XML Namespaces, XML API, XPath

XML Namespaces (jmenné prostory)

XML Namespaces (W3C Recommendation, currently Namespaces in XML 1.0 (Third Edition) W3C Recommendation 8 Dec 2009): http://www.w3.org/TR/REC-xml-names
to new XML, there exists Namespaces in XML 1.1 W3C Recommendation (Second Edition) 16 August 2006. Andrew Layman, Richard Tobin, Tim Bray, Dave Hollander
They define logical spaces for names of elements, attributes in XML document.
They give the elements and attributes the "third dimension".
To each NS in XML, there is exactly one ("globally") unique identifier, given by URI (URIs is a superset of URLs).
NS corresponding to an URI does not anyhow relate to content that would potentially be available under the URL ("nothing is downloaded when processing NSs".

Prefixes and Equivalence of NSs (1)

Instead of URIs for denoting a namespace in document, one uses prefixes for these NS mapped to the respective URI using xmlns:prefix="URI".
Element- or attribute-name containing colon (:) is denoted as Qualified Name, QName.
Two NS are equal iff their URIs are one-to-one-character the same (in UNICODE).
Namespaces do not apply to text nodes.
Element/attribute need not be in a namespace.
NS prefix declaration or declaration or the implicit NS recursively applies to all descendants (child elements, their children etc.), unless another declaration "remaps" the given prefix.
One NS is co-called implicit (default) NS, declared by attribute xmlns=
Default NSs are NOT applied to attributes!!!, thus attributes without an explicit prefix do not belong to any NS.

Example 1. Default NS

<html xmlns="http://www.w3.org/1999/xhtml" xml:lang="en" lang="en">
   <body>
      <h1>Huraaaa</h1>
   </body>
</html>

Example 2. Prefixed NS

<xhtml:html xmlns:xhtml="http://www.w3.org/1999/xhtml" xml:lang="en" lang="en">
   <xhtml:body>
      <xhtml:h1>Huraaaa</xhtml:h1>
   </xhtml:body>
</xhtml:html>

Issues related to NS

NS are not compatible with DTD.

§ Data section:
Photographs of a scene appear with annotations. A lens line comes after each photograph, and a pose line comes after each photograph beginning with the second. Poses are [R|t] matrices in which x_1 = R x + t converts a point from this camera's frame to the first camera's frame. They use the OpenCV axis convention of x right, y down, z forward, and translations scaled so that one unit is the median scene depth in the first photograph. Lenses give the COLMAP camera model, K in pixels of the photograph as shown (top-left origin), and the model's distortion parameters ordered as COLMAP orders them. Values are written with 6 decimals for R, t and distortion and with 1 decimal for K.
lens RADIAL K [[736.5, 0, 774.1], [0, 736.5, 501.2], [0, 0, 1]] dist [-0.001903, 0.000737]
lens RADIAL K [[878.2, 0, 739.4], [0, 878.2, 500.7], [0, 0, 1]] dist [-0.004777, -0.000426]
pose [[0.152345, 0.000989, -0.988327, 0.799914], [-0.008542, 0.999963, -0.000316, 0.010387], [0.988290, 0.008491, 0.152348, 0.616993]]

§ Your task:
Answer these about the XML namespaces text:
1. What gives each namespace its unique identifier?
2. When are two namespaces considered equal?
3. Do default namespaces apply to attributes?
The data has nothing to do with the XML namespaces text.

§ Completed task:
1. A URI.
2. When their URIs are the same character for character, in Unicode.
3. No. Attributes without an explicit prefix do not belong to any namespace.